For one day James breaks loose. One day the hidden agenda pops out. Fronted for by his mother, propped up by his little brother, James asks, “When do I get my reward? When can I expect to sit on the right hand of the Lord?” James – and although the Bible story makes it about both James and John, I am putting the focus on James, because he is the older, and no doubt set the tone for his younger brother – James, it turns out, has been harboring secret ambitions. He is in this friendship thing with Jesus for himself. He wants first place in the coming Kingdom.

My mental picture of James is of a passive-aggressive person, who looks so wonderfully agreeable until he drops a bomb on you! Silent for a while, but then wham! Ambitious.

Do you have passive-aggressive friends? Who is there in your circle of acquaintances who, if you are in some social gathering, acts as though you don’t exist if there is some government official around or some prominent business connection? Who do you know at your school who suddenly becomes another person when she is around the cheerleaders and the football team?

▶ [Material]
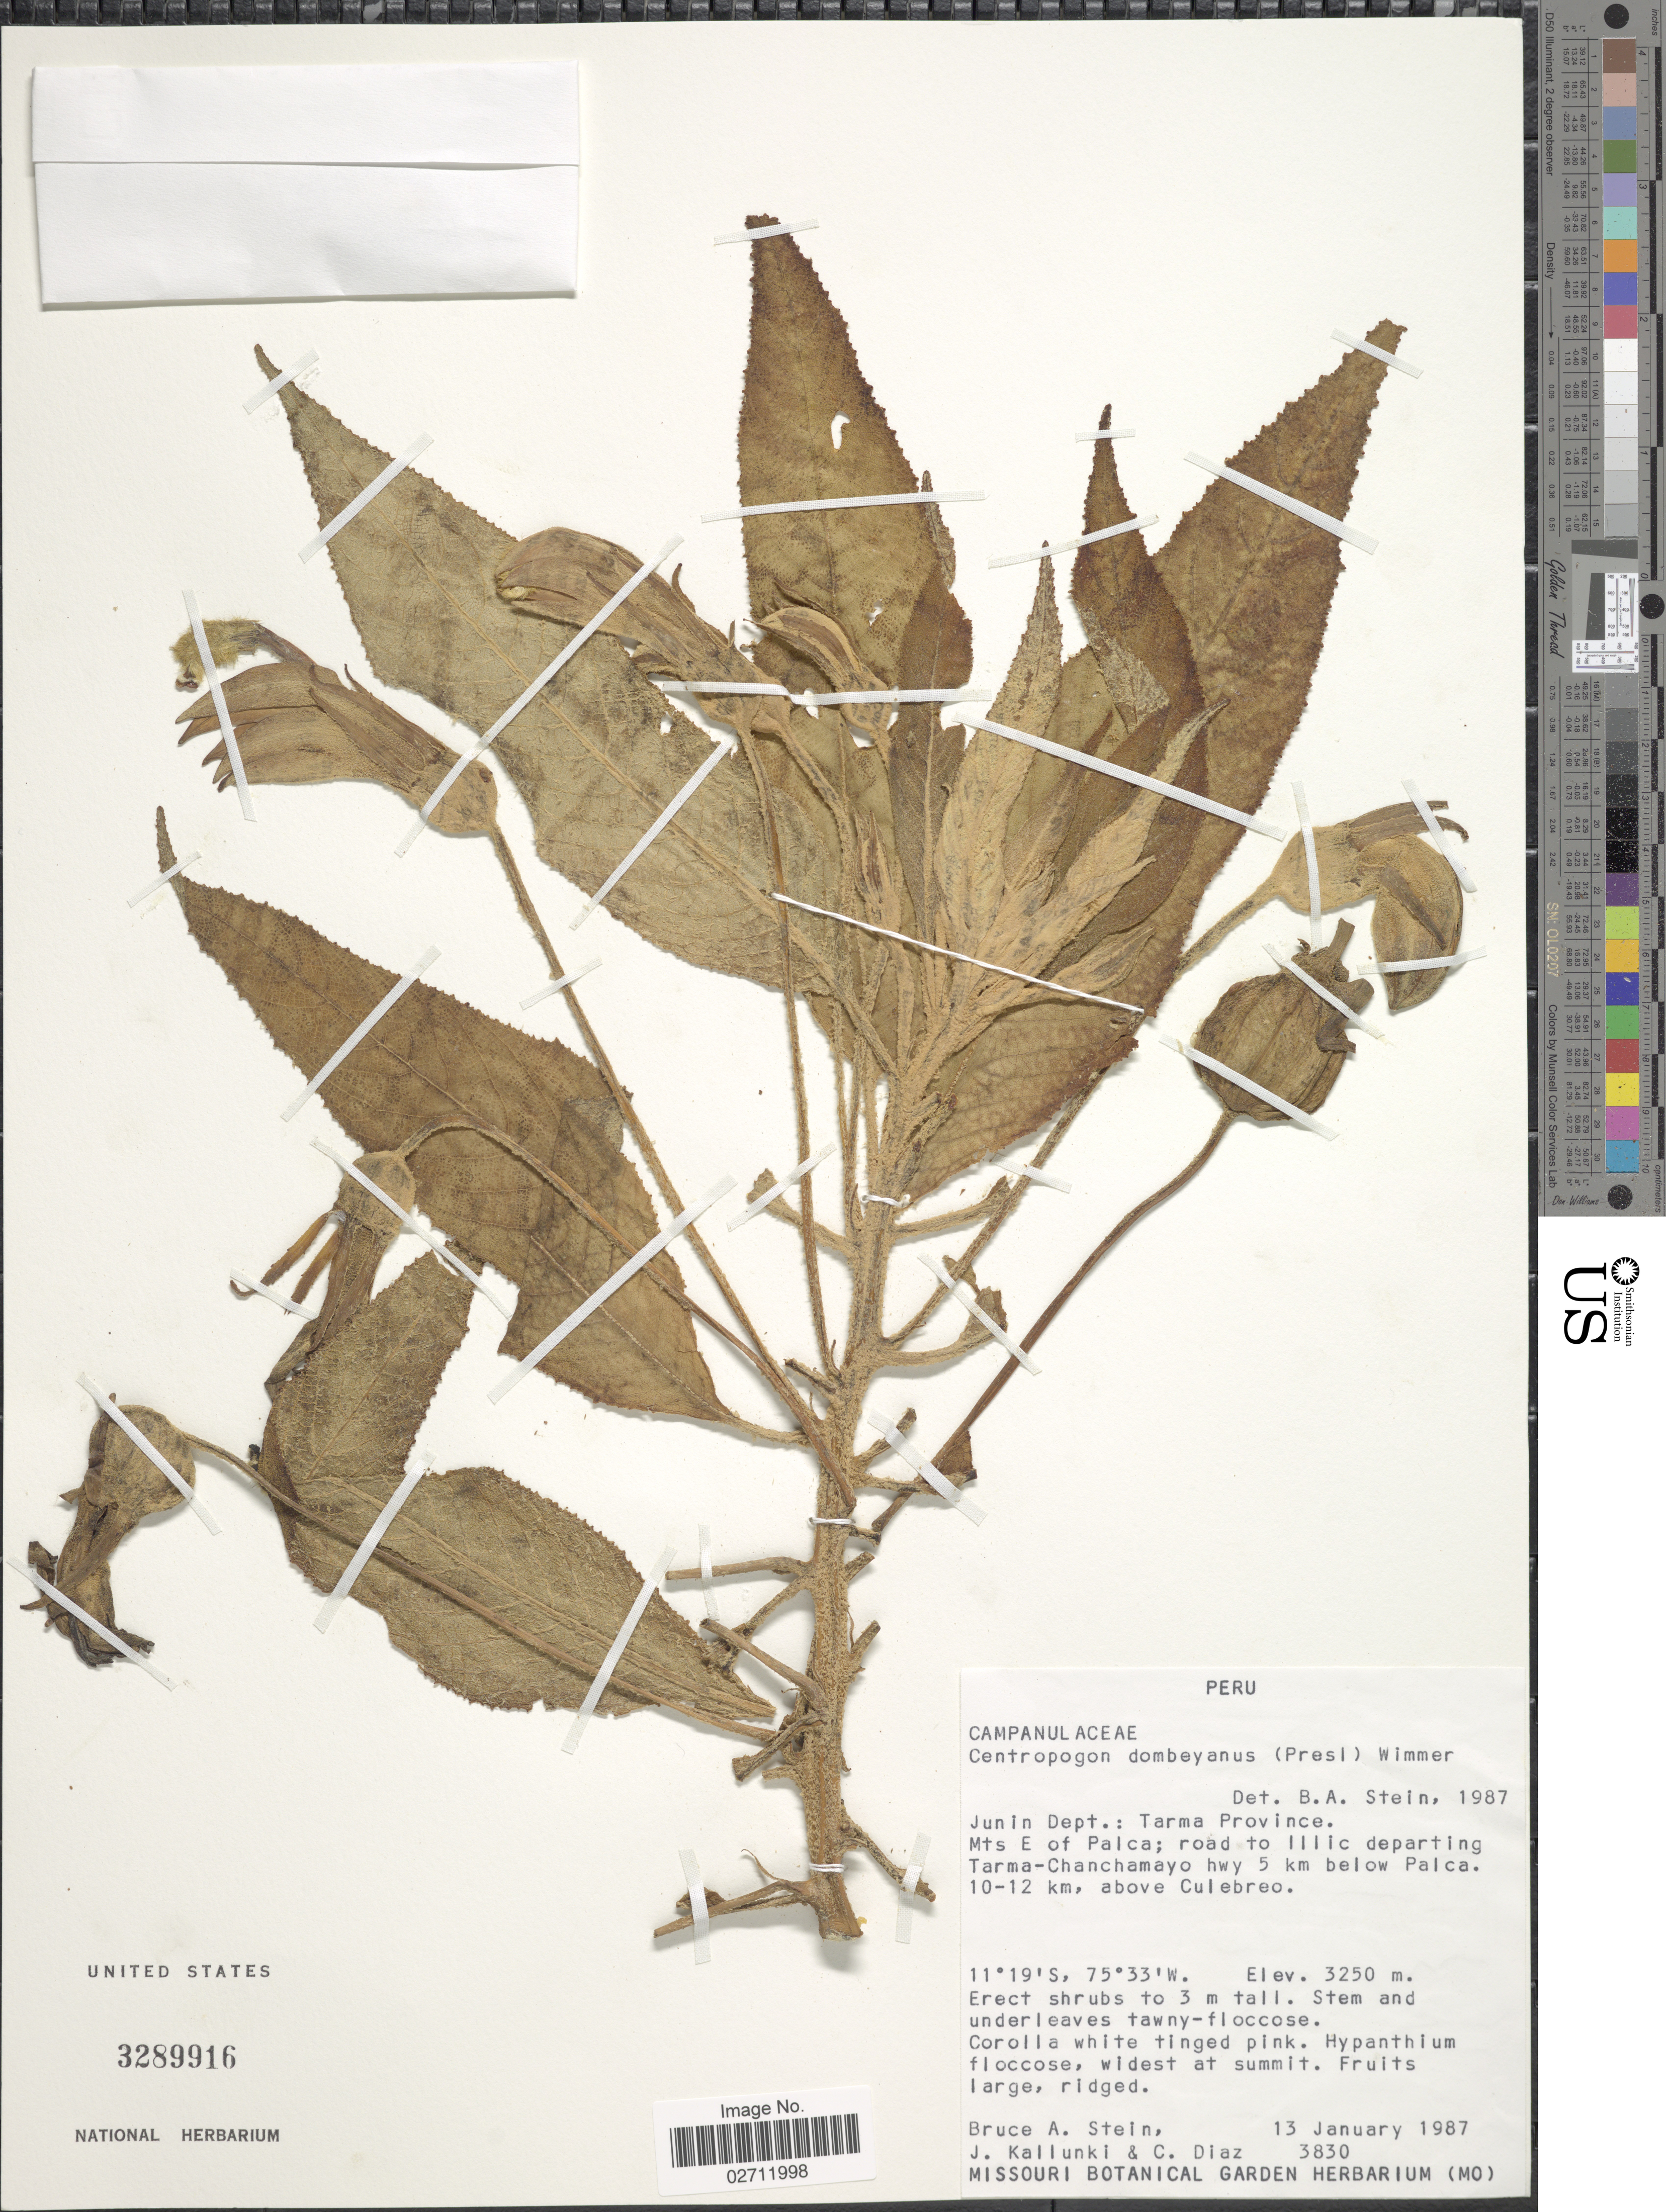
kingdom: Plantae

▶ [Directions for this task] Repeat the stretch of the passage about James above from "Do you have" through "the football team?".

▶ [Solved problem]
Do you have passive-aggressive friends? Who is there in your circle of acquaintances who, if you are in some social gathering, acts as though you don’t exist if there is some government official around or some prominent business connection? Who do you know at your school who suddenly becomes another person when she is around the cheerleaders and the football team?